● **Passage shown**:
★ ★ ★
Early introduction into a chemo-naive patient is not only beneficial with response, but potentially also with augmentation of the immune system. It’s the idea of an autovaccination, that it works better with the tumor in situ, as opposed to once the tumor is removed. Head-to-head comparisons haven’t been done, but that’s the data that’s emerging and the understanding that has emerged from our study, as others as well.
What do you feel like this trial tells us about immunotherapy?
It is additional information and I think the big difference here is that we're learning how much benefit there is in the neoadjuvant, first line of treatment setting, before the tumor is removed or before it's treated in any other way.
For us, it’s the use of immunotherapy not only to augment responses and improve survival, but also to potentially also eliminate standard of care treatments that have significant morbidity to improve the quality of life in survivorship.
Beyond that, we’re learning about benefit with subsequent potential cancers. For example, in our group, Emily Harold and, and Zsophia Stadler, along with Dr. Diaz, have published a paper in Nature Medicine, where they looked at secondary cancers in patients with Lynch syndrome that have MMRd tumors. After they were exposed to immunotherapy, they saw lower rates of visceral tumors, suggesting that there is a protective effect from immunotherapy.
"With earlier introduction of immunotherapy, we see much better responses as opposed to waiting after chemotherapy or after treatments where the immune system has changed or in later lines of therapy and advanced disease, where the immune system is already exhausted from all the therapies that have been ongoing."
You also started a center focused on the phenomenon of younger people getting colorectal cancer. Tell us about that.
Yes, we opened the first-of-its-kind center for young onset colorectal and GI cancers at MSK in 2018. The center had two goals one was to provide better and more comprehensive care for young adults with GI cancers. This support stemmed from diagnosis through treatment and into survivorship. Having treated a lot of young patients with colorectal and rectal cancer, you realize how drastically different their lives are in survivorship. It’s not just about eliminating the cancer; it’s preparing them for the entire journey and what life will be like post-cancer. It’s difficult to navigate cancer when you’re a young adult. You have young kids, or you’re getting a career off the ground, and everything has to go on hold. Our goal is to have a center where we’ve introduced support services early on. Fertility planning, sexual health, social work, psychosocial support, etc.
★ ★ ★
● **Study questions**:
A – According to the interview on immunotherapy and colorectal cancer, in what year did MSK open its center for young onset colorectal and GI cancers?
B – Write the next part of the interview on immunotherapy and colorectal cancer, picking up after its final sentence.
The rows that come after this interview are taken from a separate source.
★ ★ ★
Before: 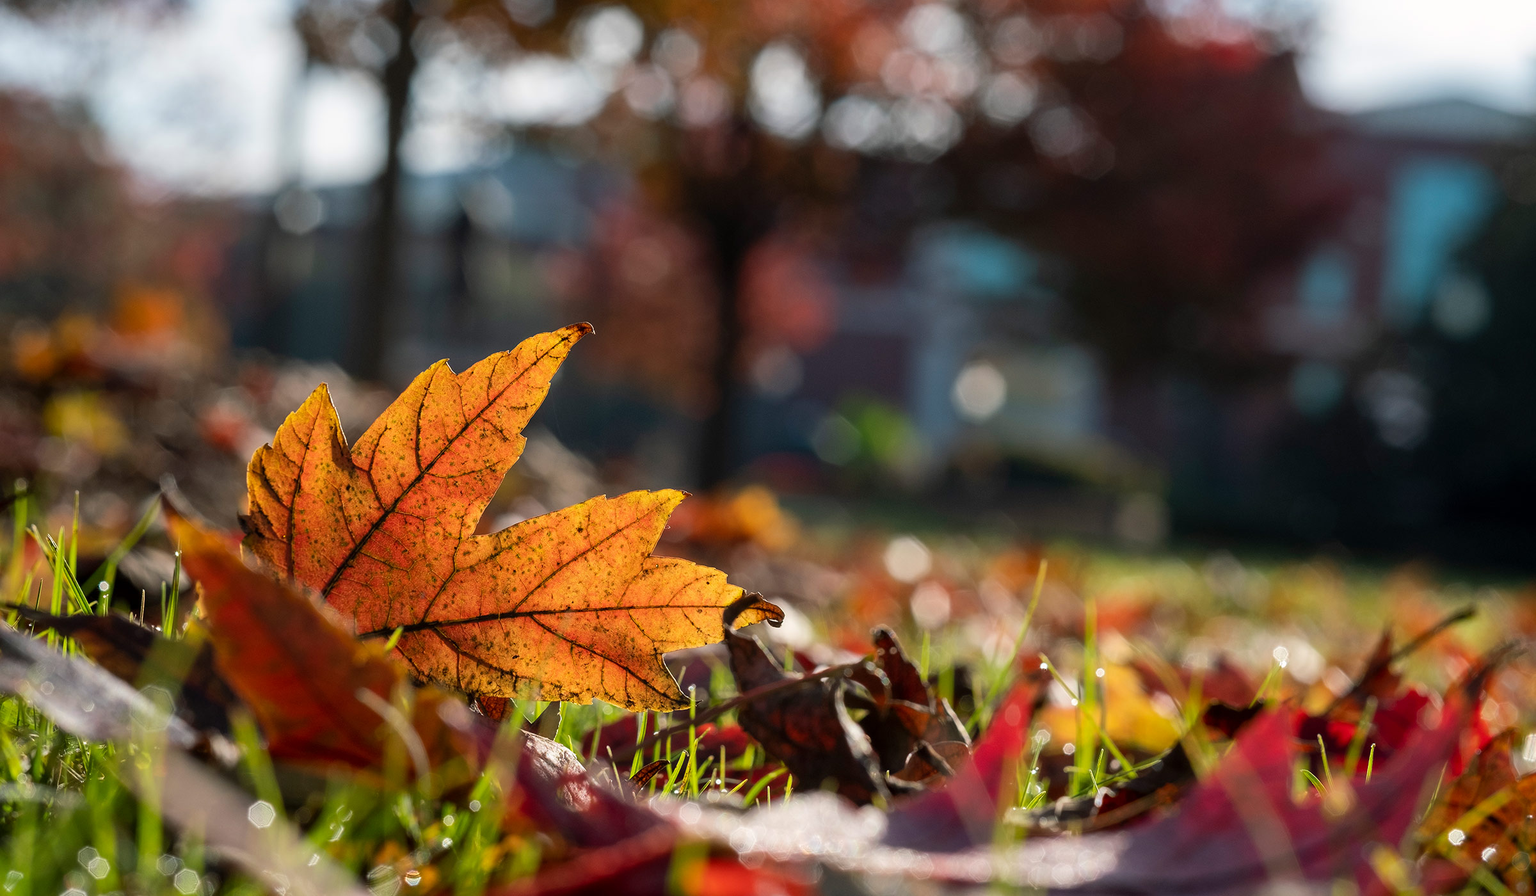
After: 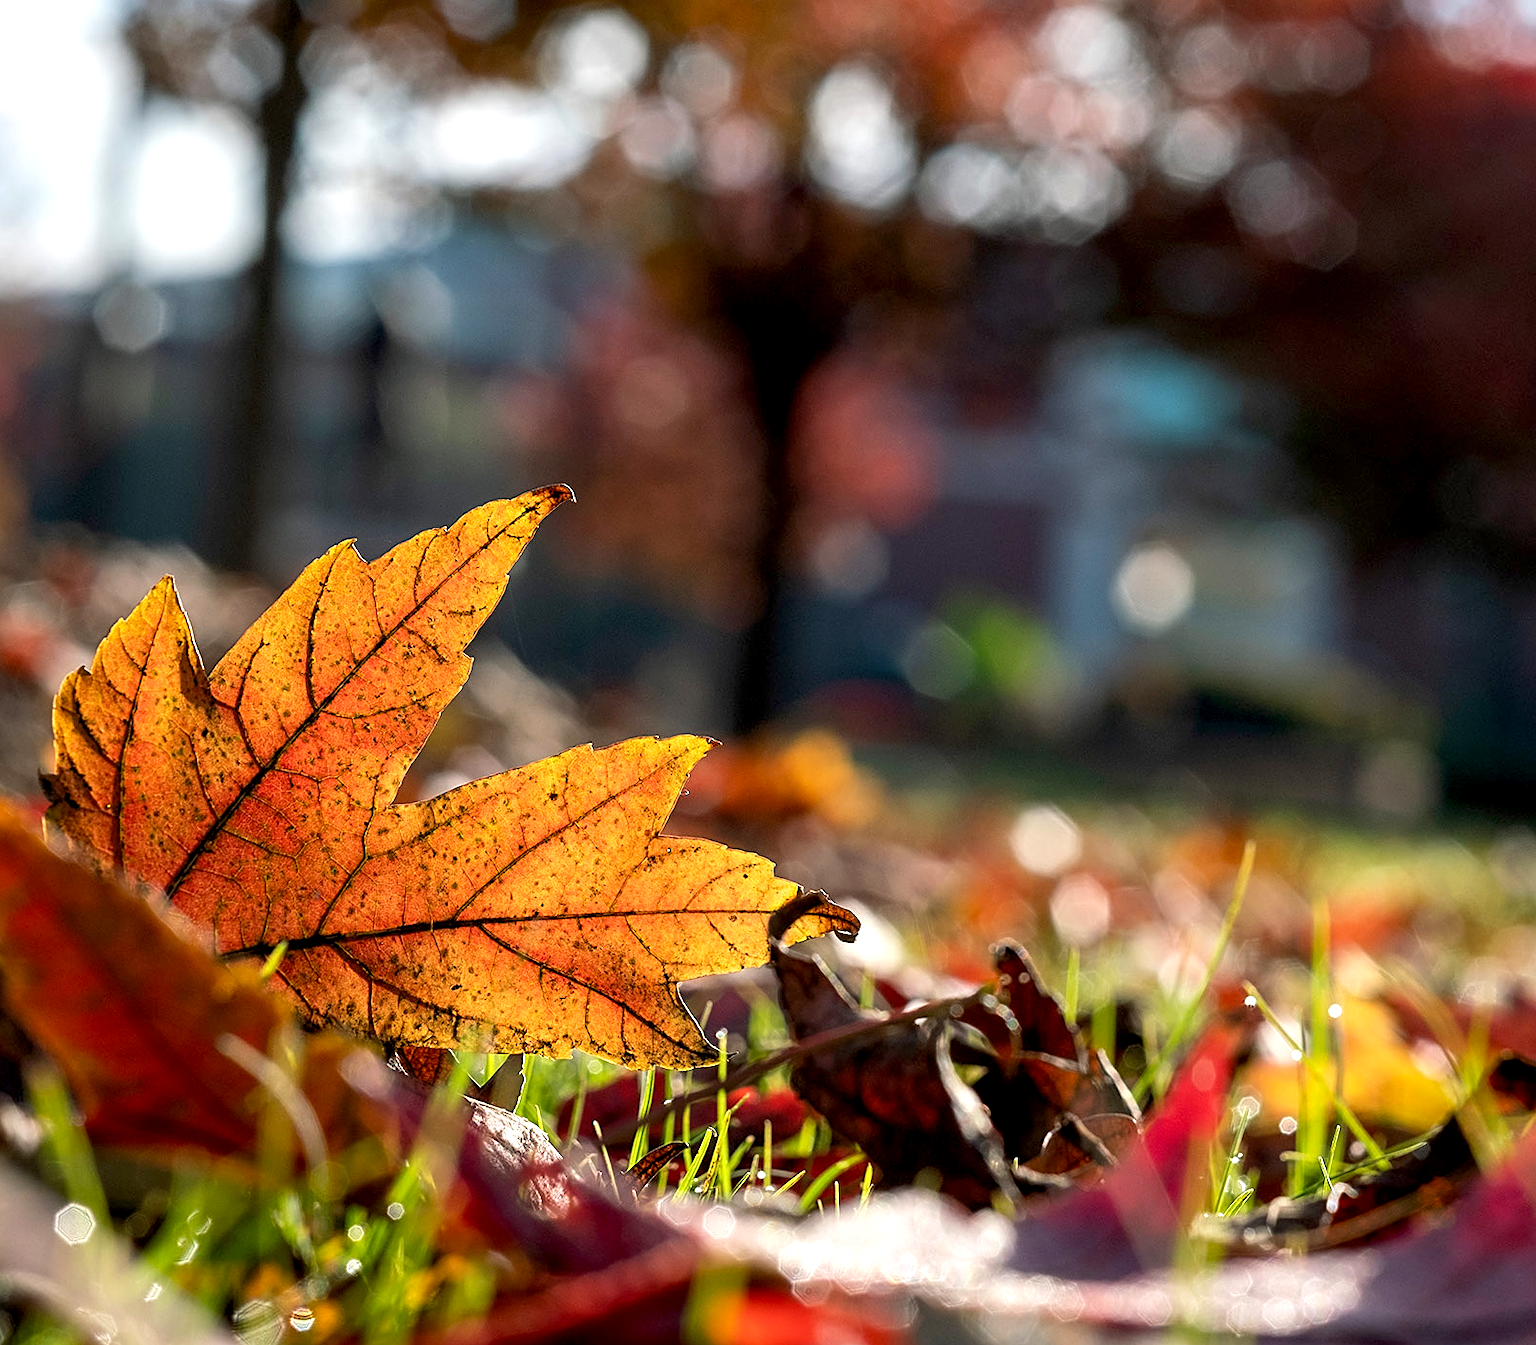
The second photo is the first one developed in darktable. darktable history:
crop and rotate: left 13.796%, right 19.657%
sharpen: on, module defaults
exposure: black level correction 0.004, exposure 0.417 EV, compensate highlight preservation false
local contrast: highlights 100%, shadows 102%, detail 119%, midtone range 0.2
★ ★ ★
● **Written responses**:
A – In 2018.

B –
The second goal is a research question. We want to understand why this is happening. We set up a research biospecimen repository and prospective database. We’ve looked at the tumor genomics and we're taking a deeper dive now into a number of translational projects based on the samples and data we’ve collected.
What are you excited about for the future of immuno-oncology?
I'm optimistic and excited about the future because we’re making huge leaps in progress with immunotherapy and understanding how to improve responses even in advanced disease for all cancers.
Specifically for colorectal cancer, the future is exciting. Even outside of immunotherapy, we're making good advances in therapies, but we need better diagnostic tools. It would make a huge difference if we can either figure out who the individuals at risk are or if we can detect as early as possible.
What advice would you give young professionals entering the life sciences?
You have to love what you do. And if you do that, then anything is possible. And take it one day at a time and do not get overwhelmed in the moment.
For those entering academia specifically, it’s constantly changing, it’s exciting, and you get to pave your own path. I always say that to my young fellows, particularly the female fellows, to think about academia that way.